Where a line of the listing below holds "Sekt", add it to the tally; give only the final number.
____
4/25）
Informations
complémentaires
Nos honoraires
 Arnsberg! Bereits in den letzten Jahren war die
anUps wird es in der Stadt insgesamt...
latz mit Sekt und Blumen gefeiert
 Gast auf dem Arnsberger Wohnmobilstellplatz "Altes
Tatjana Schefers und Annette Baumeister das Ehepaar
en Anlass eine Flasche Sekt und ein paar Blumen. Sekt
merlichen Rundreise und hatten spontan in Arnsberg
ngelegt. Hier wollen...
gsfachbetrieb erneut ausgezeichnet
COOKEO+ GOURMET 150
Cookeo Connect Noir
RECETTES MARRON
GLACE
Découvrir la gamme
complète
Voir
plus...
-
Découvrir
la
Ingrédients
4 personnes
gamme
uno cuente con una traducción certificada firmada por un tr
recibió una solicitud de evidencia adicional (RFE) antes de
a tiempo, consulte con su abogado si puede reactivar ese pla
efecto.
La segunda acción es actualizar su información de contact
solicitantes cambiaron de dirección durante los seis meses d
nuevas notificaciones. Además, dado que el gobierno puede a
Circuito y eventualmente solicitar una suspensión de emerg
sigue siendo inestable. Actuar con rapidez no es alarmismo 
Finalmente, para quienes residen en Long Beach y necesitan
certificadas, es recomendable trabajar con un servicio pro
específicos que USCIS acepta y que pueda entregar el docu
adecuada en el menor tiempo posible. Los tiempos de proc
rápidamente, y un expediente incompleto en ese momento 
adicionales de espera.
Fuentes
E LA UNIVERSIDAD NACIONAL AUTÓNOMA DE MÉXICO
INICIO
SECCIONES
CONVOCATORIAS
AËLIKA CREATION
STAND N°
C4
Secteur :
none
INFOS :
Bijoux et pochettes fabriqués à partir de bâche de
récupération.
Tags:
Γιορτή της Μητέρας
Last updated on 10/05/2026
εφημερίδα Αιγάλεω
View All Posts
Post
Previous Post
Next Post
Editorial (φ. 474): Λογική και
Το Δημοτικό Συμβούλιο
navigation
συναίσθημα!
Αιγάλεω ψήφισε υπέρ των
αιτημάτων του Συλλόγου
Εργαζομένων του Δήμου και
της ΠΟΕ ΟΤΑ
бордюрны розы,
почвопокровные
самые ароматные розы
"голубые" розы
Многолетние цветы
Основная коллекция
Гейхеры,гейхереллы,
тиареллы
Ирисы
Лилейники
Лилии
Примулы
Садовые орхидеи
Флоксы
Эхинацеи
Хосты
____
▶ [Response for this exercise]: 2